Detractors also criticized slow progress on the project itself. Work on the energy data platform has been overseen by the New Hampshire Public Utilities Commission in a docket that has run since 2019. 

McGhee said the docket had been held up at the Public Utilities Commission on several occasions that were outside the working group’s control. Kreis said he believed the New Hampshire Department of Energy did not favor the project, and had deliberately slowed the process to quietly kill it. At a hearing before the Public Utilities Commission on Jan. 8, New Hampshire Department of Energy lawyer Mary Schwarzer refuted that assertion.

Now, however, work on the preparatory phases of the project is complete, according to McGhee. On Jan. 6, the governance council behind the platform preparation work issued a cost-benefit analysis predicting that benefits to consumers would most likely outweigh costs initially, with the investment returning more to consumers the longer it was in use.

McGhee said she wanted the hearing process before the Public Utilities Commission, which had requested that cost-benefit report in 2022, to play out before the determination was made to cast aside the project. The Public Utilities Commission is currently tasked with determining whether the platform is cost-effective and in the public interest. 

Though HB 723 would remove the mandate for the utilities involved on the project to continue with its implementation, it does not preclude them from continuing on the project themselves.

Representatives from all three utilities declined to say whether they would continue with the project if HB 723 were to become law, removing their statutory obligation to do so.

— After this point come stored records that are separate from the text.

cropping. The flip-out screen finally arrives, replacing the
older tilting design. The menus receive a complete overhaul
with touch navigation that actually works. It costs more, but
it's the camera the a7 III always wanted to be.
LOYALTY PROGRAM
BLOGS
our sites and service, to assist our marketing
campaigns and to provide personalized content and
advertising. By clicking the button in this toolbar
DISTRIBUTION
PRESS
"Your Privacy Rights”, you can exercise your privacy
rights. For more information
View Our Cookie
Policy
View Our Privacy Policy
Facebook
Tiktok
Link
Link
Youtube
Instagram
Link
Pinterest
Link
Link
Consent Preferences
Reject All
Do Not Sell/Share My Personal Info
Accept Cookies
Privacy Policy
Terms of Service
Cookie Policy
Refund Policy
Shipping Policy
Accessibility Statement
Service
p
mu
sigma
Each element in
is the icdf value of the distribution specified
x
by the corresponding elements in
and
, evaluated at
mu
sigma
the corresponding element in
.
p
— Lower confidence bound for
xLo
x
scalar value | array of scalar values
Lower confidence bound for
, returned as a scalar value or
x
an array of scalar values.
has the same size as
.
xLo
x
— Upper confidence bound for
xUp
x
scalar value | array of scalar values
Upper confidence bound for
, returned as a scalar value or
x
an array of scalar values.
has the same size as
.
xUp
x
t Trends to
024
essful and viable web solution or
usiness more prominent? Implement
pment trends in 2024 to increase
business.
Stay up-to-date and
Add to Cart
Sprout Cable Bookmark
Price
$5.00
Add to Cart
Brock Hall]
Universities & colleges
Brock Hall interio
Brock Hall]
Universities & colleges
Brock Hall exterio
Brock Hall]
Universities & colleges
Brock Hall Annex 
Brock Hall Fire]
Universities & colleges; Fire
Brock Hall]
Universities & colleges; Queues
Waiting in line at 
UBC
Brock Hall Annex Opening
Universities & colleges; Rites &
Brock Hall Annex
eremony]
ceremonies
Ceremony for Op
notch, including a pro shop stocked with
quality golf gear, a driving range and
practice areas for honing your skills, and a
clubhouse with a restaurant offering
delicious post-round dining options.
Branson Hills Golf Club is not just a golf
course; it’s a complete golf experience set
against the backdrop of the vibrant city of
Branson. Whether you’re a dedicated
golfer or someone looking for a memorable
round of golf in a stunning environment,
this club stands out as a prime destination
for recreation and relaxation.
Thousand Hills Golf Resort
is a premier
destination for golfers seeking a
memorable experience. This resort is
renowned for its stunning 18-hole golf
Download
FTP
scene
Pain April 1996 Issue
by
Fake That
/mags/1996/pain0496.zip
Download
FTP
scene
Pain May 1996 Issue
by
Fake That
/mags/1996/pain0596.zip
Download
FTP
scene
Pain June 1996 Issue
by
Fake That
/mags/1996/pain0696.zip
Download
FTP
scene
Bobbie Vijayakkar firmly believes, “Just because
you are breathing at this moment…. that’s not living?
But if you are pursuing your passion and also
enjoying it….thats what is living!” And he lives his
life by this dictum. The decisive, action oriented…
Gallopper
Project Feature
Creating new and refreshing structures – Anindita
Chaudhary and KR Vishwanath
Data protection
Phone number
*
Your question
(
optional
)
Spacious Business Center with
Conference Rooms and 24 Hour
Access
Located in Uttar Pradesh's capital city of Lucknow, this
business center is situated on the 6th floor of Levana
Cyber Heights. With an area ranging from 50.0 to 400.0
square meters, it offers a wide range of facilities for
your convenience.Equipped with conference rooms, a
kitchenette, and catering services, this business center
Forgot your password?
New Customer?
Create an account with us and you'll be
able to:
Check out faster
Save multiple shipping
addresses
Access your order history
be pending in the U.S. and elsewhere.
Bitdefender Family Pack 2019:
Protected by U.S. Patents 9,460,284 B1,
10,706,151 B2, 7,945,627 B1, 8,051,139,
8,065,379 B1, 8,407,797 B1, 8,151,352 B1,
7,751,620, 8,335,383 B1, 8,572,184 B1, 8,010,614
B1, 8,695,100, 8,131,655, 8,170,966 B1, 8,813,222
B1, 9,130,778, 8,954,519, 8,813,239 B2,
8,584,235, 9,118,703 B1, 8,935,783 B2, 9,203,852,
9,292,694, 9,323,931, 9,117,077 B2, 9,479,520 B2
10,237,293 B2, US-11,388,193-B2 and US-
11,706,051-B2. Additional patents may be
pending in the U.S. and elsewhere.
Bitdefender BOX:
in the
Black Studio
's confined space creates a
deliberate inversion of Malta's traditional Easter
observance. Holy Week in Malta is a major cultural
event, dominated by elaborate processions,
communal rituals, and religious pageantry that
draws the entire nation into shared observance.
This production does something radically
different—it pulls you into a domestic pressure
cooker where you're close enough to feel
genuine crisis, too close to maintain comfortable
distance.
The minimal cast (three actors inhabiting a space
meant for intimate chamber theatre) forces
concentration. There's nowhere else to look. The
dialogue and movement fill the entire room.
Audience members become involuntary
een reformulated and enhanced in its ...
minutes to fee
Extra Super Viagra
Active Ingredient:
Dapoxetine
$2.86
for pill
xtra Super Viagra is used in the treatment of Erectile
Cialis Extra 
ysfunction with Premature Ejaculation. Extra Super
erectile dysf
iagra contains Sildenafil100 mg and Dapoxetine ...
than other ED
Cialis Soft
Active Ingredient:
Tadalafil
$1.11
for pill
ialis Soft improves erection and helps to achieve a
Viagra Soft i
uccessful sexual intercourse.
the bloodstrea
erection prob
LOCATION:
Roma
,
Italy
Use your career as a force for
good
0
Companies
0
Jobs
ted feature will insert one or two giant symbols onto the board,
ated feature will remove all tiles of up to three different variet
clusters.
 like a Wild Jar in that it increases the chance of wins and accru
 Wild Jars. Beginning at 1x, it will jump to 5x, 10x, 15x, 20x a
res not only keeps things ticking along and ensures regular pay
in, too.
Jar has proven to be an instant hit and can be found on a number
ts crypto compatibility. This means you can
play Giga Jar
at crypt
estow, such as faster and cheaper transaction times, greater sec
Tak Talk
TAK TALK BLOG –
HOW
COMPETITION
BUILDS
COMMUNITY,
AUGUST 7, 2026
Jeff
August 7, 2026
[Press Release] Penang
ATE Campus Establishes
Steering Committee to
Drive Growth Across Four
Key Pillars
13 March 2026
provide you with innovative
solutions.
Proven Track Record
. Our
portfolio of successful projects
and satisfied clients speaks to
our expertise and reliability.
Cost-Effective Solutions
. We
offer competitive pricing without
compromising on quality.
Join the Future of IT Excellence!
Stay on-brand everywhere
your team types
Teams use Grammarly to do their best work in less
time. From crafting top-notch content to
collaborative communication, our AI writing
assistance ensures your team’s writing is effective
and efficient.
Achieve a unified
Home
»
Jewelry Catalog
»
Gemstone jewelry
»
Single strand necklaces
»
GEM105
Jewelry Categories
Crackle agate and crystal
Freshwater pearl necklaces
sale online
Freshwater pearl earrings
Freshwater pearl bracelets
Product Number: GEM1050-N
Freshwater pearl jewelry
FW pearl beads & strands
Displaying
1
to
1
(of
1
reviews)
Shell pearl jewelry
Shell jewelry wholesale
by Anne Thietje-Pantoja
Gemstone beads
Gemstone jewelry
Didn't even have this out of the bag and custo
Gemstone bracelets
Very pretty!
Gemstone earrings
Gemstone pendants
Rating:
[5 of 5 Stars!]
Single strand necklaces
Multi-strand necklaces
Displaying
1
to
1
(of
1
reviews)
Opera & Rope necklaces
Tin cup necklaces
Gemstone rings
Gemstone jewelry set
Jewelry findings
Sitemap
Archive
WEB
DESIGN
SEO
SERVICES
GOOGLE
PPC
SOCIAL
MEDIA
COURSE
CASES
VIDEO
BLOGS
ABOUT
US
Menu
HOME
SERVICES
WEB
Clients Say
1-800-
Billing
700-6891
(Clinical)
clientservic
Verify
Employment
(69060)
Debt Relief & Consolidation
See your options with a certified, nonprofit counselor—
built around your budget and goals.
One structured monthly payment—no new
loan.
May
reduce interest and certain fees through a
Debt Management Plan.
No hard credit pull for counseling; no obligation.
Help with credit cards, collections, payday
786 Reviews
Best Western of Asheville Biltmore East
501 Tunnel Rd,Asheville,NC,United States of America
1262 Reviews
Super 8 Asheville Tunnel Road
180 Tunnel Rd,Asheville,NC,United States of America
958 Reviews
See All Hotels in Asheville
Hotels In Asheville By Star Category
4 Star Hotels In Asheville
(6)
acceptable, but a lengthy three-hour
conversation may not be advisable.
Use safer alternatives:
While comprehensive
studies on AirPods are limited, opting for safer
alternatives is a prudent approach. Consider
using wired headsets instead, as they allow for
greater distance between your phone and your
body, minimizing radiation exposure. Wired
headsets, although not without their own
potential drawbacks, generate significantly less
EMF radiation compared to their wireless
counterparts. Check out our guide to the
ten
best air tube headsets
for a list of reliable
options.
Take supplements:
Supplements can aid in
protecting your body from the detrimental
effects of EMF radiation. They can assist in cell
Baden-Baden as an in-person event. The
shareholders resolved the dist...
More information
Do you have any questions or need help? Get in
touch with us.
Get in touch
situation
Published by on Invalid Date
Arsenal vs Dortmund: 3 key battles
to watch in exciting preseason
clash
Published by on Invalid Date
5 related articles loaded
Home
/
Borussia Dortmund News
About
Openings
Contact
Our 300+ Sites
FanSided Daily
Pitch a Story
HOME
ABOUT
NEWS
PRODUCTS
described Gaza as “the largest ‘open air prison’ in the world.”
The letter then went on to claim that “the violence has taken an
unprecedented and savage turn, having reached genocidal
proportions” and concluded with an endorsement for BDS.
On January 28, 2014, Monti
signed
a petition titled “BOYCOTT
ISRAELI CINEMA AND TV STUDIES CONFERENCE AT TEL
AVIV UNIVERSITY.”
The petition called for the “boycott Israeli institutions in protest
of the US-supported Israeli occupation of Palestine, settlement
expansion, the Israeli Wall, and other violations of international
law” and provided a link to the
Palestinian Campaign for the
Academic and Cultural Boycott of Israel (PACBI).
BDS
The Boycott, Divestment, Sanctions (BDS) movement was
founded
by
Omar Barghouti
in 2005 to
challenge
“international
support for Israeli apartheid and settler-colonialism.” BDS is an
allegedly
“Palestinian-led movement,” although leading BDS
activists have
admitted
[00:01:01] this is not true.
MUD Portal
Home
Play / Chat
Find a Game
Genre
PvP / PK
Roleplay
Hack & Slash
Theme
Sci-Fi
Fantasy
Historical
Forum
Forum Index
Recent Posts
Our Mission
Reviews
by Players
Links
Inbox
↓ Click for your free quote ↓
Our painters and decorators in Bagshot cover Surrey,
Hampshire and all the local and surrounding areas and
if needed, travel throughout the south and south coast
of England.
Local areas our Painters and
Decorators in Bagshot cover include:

“Unitil is supportive of initiatives that provide a cost benefit to our customers,” said spokesperson Amanda Vicinanzo in an email, and added that the company’s analysis had found that the platform would result in cost savings for consumers. But if HB 723 becomes law, she said, the company would “evaluate (its) options” regarding continued collaboration.

“I don’t think the utilities will have the moxie to move forward anyway, even though they could,” Kreis said. “And I don’t think the Public Utilities Commission will have the moxie to tell the utilities to do it anyway, even though it could.”

Kreis said the utilities would likely request to recoup the cost they have so far expended on the platform in a future rate case, even if the platform — and its benefits — are not realized.

Rep. Lex Berezhny, a Grafton Republican, is the prime sponsor of House Bill 723, which passed the House last year. Berezhny did not return two requests for comment sent via email.